The first term that is important to understand is a deductible. This is the amount that you have to pay before your plan provider will start paying toward the cost of treatment. For example, if your dental plan has a $100 deductible but your procedure only costs $80, your deductible has not met. You’re responsible for paying that $80 out of pocket. Once your deductible has been met, you and your dental plan provider share the costs up to a certain amount.

But since you’re having a root canal and crown replacement done, you’ll meet your deductible out of the gate.

What is coinsurance?

Dental plans typically offer 100-80-50 coverage.

This means that they will cover:

  • Up to 100% of routine preventive and diagnostic care, likes twice annual exams, cleanings and x-rays
  • Up to 80% of basic services, like fillings, extractions, some root canals and other simple procedures
  • Up to 50% of major services, like crowns, dentures crowns and bridges

Since you have dental insurance, you can expect that your plan provider will cover 80% of the $1500 you were quoted, which is $1200. You’re responsible for the other 20%, or $400, which is your coinsurance.

What is an annual maximum?

This is where it can get expensive. The annual maximum, also known as an annual cap or annual spending limit, is the total amount of money your plan will pay toward your cost of care within a specific benefit period. The average annual maximum for most dental plans is incredibly low, at just $1,000 to $1,500. Once you reach this amount, you’re responsible paying everything else out of pocket. This goes back to what we talked about earlier — even with dental insurance, you’re still responsible for the majority of the risk.

Is a dental savings plan right for me?

Now that you have a little more insight into how dental insurance works, and knowledge about three key components of it, you may be questioning if you want to continue your plan coverage. If so, there is an alternative to dental insurance known as dental savings plans.

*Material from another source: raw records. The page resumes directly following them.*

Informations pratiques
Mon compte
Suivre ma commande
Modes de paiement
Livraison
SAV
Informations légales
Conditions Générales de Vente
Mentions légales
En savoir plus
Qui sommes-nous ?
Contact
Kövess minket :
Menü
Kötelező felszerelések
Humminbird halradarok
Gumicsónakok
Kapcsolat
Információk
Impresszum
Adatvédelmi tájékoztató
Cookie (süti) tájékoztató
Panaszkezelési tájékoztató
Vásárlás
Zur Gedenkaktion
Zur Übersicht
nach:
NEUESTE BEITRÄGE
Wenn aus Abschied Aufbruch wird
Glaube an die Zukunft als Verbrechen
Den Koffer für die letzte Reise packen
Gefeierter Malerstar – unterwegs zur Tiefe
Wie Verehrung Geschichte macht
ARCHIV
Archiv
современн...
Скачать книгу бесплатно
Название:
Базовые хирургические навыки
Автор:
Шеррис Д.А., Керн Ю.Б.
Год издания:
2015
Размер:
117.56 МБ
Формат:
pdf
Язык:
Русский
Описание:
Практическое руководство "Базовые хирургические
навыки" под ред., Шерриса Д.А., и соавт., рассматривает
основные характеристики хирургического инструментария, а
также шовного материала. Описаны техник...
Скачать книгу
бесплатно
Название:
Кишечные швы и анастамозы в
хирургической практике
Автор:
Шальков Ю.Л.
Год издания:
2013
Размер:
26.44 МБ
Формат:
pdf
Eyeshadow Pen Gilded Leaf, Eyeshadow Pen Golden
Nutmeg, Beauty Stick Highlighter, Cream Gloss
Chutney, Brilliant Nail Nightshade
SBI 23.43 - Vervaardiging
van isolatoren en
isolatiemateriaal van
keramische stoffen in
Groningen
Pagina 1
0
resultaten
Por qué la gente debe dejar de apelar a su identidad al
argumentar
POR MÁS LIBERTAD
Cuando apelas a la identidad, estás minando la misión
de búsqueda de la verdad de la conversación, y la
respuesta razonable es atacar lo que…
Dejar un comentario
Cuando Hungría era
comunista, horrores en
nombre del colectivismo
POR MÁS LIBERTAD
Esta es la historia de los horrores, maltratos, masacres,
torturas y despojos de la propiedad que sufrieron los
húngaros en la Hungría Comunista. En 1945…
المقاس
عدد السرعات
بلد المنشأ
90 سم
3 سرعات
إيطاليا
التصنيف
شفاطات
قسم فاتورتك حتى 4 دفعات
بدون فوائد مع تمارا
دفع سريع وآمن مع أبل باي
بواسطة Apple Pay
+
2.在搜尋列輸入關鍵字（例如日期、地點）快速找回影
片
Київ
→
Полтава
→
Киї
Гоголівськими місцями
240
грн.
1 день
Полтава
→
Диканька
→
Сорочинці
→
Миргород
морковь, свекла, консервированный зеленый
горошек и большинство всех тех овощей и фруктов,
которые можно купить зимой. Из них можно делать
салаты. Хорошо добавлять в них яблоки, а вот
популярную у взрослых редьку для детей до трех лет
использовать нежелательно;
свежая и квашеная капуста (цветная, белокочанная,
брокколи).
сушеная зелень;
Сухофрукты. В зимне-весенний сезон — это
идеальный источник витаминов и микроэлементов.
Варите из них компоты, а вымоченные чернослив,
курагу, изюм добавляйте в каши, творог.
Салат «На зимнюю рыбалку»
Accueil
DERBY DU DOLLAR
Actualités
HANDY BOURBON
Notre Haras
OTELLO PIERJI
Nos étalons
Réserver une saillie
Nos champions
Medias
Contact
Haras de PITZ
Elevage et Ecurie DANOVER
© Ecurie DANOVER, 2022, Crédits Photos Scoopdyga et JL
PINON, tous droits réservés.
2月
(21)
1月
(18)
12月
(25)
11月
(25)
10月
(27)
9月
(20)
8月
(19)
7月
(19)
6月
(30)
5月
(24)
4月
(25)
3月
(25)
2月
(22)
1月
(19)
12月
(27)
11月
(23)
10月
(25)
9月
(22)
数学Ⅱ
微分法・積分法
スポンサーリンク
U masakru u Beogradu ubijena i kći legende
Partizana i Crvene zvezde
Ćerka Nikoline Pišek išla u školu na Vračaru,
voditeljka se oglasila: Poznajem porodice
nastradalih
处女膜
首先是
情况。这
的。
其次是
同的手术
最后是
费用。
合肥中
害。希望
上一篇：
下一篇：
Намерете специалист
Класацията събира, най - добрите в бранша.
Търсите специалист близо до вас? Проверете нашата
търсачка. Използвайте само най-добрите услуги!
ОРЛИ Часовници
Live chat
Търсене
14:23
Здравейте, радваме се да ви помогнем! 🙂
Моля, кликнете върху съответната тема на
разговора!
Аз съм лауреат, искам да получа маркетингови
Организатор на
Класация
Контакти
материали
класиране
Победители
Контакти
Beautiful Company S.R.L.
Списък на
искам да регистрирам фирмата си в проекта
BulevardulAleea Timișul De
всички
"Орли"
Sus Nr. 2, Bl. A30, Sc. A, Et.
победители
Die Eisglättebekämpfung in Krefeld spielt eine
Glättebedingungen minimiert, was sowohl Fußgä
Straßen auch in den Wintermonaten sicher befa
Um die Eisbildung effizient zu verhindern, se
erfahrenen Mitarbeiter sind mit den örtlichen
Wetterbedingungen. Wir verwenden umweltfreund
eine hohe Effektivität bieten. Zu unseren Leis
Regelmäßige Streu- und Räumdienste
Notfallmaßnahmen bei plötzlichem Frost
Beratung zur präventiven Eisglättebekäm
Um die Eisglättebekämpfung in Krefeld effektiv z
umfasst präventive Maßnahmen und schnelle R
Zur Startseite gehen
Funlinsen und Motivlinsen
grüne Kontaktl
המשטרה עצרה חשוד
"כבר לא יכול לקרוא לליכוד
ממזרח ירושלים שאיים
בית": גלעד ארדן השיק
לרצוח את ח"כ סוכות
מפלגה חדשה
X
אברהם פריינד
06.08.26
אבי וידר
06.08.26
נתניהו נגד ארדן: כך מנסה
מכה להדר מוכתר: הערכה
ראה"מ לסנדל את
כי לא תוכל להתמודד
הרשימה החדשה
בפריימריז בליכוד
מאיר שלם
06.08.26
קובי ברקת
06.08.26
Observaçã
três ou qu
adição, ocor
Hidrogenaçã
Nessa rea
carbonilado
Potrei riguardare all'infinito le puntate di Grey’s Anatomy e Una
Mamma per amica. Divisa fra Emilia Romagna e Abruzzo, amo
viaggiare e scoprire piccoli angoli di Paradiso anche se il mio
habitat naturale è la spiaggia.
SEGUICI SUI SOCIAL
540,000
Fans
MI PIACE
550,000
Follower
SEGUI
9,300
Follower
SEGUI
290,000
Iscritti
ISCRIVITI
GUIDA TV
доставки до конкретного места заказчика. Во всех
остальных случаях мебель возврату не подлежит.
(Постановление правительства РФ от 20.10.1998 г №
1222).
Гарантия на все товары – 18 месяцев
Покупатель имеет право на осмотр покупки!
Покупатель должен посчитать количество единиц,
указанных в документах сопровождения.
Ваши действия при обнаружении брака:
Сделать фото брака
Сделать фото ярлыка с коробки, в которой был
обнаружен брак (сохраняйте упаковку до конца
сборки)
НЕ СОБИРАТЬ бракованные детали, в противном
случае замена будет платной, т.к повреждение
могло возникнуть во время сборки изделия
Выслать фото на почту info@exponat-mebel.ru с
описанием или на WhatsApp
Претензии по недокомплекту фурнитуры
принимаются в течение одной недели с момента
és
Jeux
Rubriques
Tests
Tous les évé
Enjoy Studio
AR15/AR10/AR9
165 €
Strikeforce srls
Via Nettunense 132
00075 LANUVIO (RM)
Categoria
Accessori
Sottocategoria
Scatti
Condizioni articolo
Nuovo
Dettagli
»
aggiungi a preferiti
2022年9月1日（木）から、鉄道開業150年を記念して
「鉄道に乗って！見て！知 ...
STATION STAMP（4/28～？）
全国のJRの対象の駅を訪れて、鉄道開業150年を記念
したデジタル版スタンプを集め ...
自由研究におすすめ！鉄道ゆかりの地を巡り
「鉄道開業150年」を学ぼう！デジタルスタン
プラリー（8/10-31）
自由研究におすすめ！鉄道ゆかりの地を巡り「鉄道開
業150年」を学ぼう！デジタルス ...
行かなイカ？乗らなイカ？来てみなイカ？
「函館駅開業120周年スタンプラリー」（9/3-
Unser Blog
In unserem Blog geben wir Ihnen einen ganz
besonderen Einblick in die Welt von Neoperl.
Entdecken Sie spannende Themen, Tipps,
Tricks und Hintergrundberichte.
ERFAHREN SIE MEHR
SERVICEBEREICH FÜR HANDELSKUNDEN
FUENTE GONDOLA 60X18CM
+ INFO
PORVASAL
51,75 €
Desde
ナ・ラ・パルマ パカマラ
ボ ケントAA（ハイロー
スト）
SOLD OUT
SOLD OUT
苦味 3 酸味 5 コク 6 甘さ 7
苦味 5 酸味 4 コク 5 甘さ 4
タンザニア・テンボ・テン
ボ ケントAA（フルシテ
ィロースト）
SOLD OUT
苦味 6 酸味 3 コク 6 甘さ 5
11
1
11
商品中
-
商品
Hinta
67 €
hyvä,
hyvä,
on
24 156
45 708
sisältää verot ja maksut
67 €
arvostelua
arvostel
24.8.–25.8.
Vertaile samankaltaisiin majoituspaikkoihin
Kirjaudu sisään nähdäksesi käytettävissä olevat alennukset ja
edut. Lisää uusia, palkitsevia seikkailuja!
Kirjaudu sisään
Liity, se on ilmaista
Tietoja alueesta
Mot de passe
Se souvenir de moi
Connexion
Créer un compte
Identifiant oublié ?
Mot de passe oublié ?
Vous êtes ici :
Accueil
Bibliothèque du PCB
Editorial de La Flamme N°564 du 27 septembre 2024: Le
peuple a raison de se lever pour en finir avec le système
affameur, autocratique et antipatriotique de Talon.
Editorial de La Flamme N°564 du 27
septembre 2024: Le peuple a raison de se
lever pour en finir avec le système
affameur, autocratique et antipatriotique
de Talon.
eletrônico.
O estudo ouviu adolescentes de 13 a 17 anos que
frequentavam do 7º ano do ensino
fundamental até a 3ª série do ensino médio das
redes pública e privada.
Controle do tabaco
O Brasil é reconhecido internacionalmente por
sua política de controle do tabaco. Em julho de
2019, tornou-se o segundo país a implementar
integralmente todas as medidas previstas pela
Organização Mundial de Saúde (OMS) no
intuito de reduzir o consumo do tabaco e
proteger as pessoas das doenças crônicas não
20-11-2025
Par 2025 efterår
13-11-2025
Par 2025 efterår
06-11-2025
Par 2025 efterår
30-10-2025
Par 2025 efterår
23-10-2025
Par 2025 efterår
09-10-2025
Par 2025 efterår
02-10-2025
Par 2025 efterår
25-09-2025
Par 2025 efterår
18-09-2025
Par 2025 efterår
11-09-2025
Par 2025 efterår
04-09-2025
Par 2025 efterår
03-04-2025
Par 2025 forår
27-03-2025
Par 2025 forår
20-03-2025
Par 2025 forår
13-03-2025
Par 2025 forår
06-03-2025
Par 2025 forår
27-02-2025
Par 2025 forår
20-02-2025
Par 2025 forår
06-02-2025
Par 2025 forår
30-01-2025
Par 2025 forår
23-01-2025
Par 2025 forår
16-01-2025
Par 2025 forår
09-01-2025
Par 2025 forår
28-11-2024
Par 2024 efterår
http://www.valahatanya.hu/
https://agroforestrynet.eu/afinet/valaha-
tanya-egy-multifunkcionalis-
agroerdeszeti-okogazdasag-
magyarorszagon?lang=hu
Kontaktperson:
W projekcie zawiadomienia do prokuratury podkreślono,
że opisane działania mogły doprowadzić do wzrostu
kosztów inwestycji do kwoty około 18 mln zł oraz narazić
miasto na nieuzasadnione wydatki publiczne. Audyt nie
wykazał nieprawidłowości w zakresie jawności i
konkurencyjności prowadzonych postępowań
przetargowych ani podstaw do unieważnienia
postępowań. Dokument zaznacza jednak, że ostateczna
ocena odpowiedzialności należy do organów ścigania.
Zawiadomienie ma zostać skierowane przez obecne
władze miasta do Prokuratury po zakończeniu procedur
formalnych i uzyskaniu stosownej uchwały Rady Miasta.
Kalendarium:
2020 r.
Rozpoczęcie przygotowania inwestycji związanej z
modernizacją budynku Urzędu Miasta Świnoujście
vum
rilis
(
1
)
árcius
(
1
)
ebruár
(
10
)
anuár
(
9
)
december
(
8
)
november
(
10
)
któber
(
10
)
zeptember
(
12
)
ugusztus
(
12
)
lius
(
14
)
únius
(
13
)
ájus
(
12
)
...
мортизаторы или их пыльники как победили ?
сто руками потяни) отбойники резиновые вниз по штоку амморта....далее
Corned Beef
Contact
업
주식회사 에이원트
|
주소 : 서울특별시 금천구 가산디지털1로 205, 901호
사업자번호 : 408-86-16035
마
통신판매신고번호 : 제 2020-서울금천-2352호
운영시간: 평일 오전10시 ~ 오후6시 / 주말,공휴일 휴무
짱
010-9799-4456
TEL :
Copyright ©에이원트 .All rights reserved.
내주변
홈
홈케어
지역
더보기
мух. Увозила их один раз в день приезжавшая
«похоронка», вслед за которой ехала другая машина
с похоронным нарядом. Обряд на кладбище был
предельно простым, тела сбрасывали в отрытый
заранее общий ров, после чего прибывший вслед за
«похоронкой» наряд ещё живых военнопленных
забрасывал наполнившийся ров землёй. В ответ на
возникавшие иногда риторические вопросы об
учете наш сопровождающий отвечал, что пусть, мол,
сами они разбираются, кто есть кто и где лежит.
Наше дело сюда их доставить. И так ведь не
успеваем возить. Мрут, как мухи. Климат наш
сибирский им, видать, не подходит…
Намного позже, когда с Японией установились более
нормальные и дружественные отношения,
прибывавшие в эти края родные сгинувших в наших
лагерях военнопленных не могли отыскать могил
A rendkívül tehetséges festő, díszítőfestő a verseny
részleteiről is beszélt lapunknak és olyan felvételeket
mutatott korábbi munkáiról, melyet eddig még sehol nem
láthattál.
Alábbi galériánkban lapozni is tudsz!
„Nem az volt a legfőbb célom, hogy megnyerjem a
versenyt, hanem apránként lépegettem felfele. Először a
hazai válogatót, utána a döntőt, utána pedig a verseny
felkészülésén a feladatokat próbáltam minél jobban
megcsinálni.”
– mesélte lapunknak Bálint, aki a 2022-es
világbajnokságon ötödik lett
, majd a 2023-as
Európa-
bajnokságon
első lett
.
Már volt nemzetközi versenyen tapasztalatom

If you enroll in a dental savings plan, you don’t have to worry deductibles, annual maximums or coinsurance. You pay a flat, discounted price on the work you need done. The discounted rate will save you money off usual dentist’s fees, depending on the plan you choose and the procedure. This includes discounts on work that dental insurance won’t cover, like restorative, cosmetic and orthodontics. Plus, since there is no annual maximum, you can visit the dentist as many times as you need, while still enjoying a discounted price.